I agree completely, it's getting really annoying when I see requests for Chinese-->English translations and the lyrics turn out to be in Cantonese when I research them further

Hi, there. Thanks for the topic. Mandarin and Cantonese were given standalone entries in the past, but it was reverted back to one single entry for Chinese because there was no way we could check all the lyrics and translations already marked as Chinese as to edit them and mark them in the proper dialect.

I agree, but how would users who don't what's in Mandarin and what's in Cantonese when they submit songs or make requests?

We currently have 2,309:

From these number, how many of them are in Cantonese and Mandarin? It would be awesome if we could separate them, but unless someone (or several someones) are willing to help, I don't think the admins would really take this into account Sad smile

Or is there a way you could teach us how to differentiate between them? how many are there out there that you believe might be on this site? I'm really interested in helping this get through! I hope I don't sound sarcastic when I say these things.

Sarcasm is not really your style, Helen. Leave that to me Wink smile

Now seriously, automatic language identification is technically feasible even with modest resources.

Extremely simple neural networks can do that (it's way less complicated than recognizing kitten), or various classification / statistical approaches. One of the minor blessings of this "deep learning" every man and his dog seems so excited about these days.

You can even pray our benevolent Google God to do that kind of job, from within an automated piece of software.

The results are not guaranteed (it can fail on very short texts or very similar languages like Brazilian/Portuguese), but apparently Chinese and Cantonese are not listed as "dangerously close".

That could reduce the tedious browsing through a couple thousand lyrics to a handful of indecidable cases to be checked by hand.

I have never tested any of these tools, but I have no doubt about the technology.
I just think it might be worth a look from the powers that be.

@petit élève Regular smile then I must work on it!

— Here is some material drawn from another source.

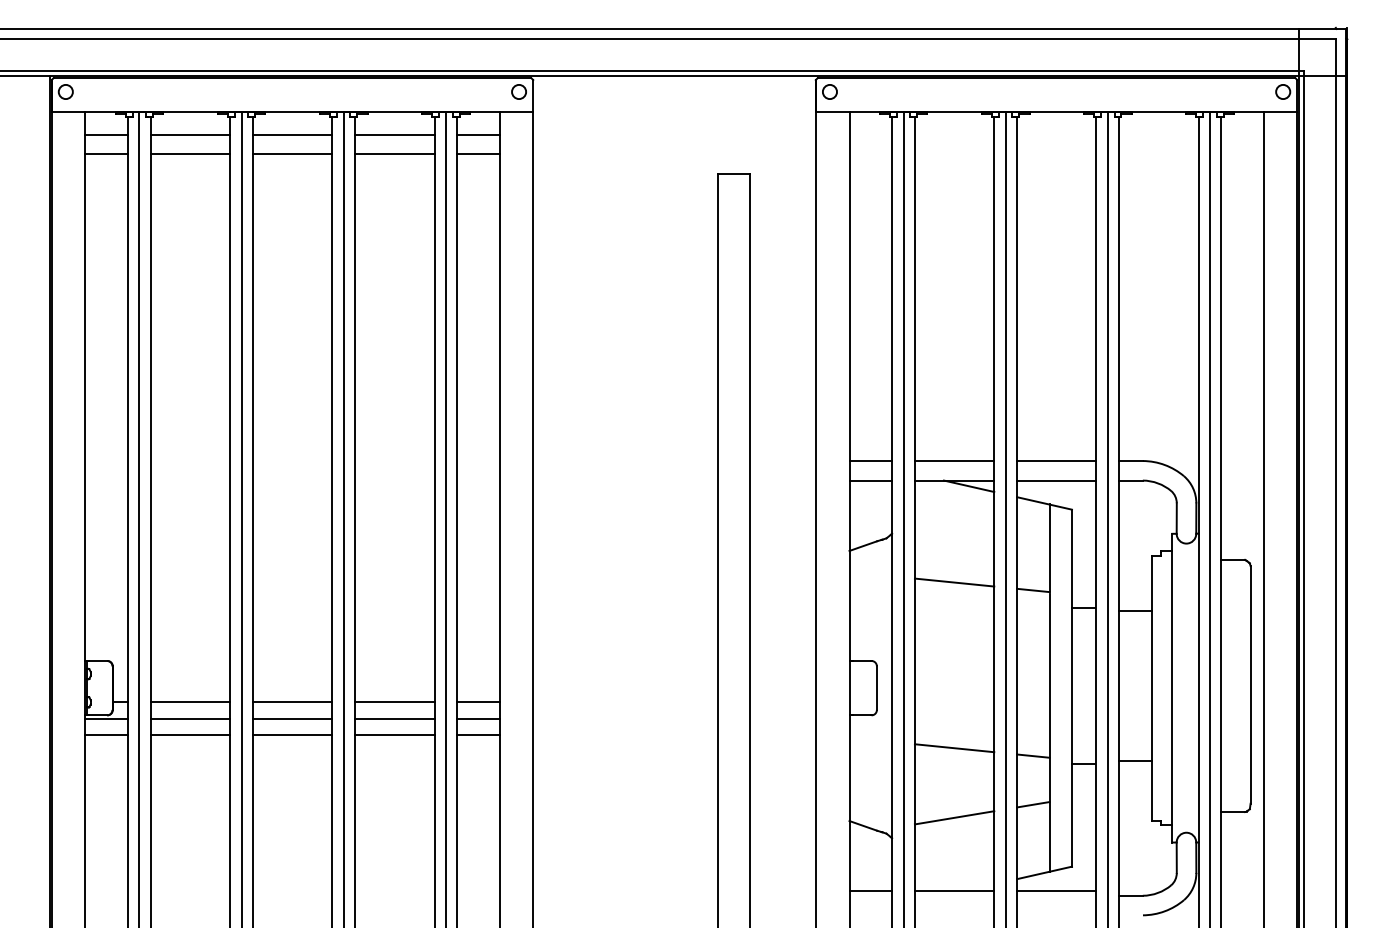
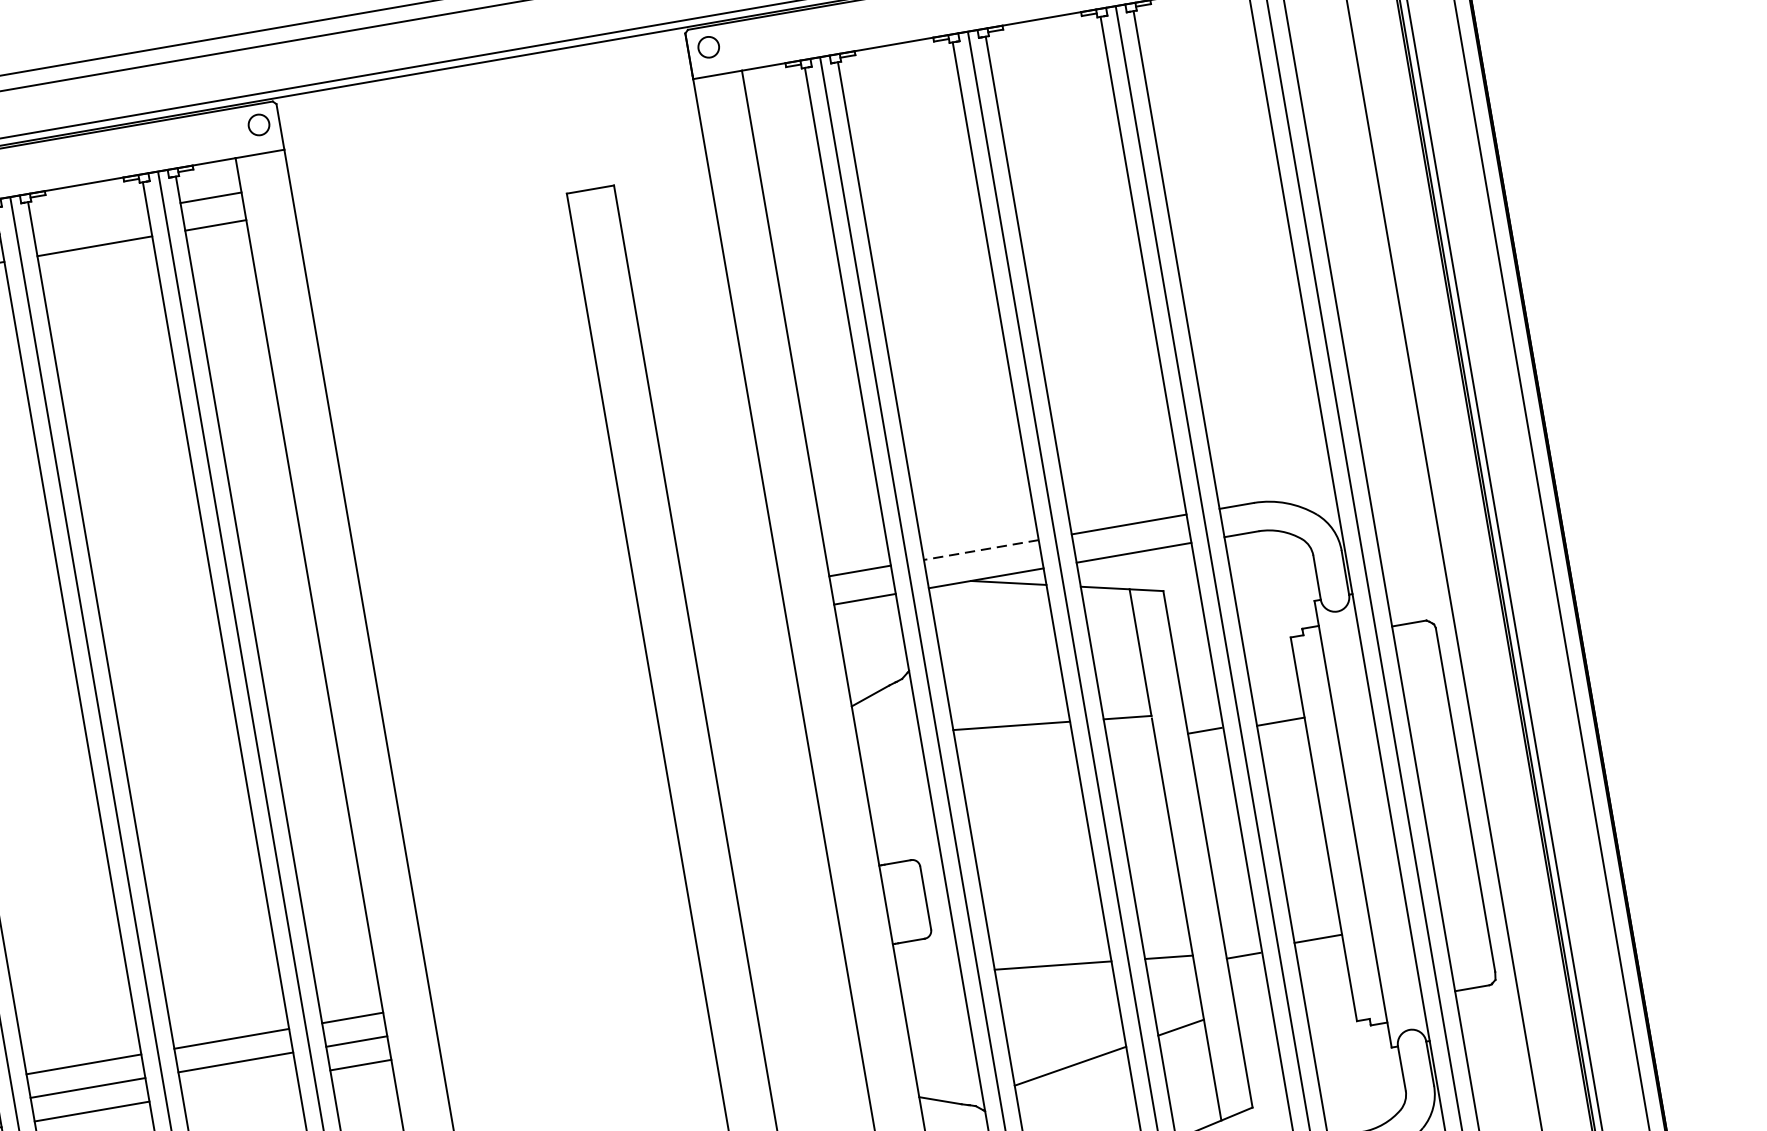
line: (394, 135) -> (89, 219), removed
line: (954, 461) -> (981, 550), solid -> dashed
line: (394, 734) -> (239, 1085), removed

I have looked into something like GT and I have looked at small samples of the songs we already have here. I'm going to do some testing tonight by taking a batch of songs on LT and seeing if I can correctly identify them through these resources or through other means. If results are good, I think we might be on to something. I just need to find a native speaker who can identify them afterward to see if there was any success in it.

How correct was I though? any native speakers?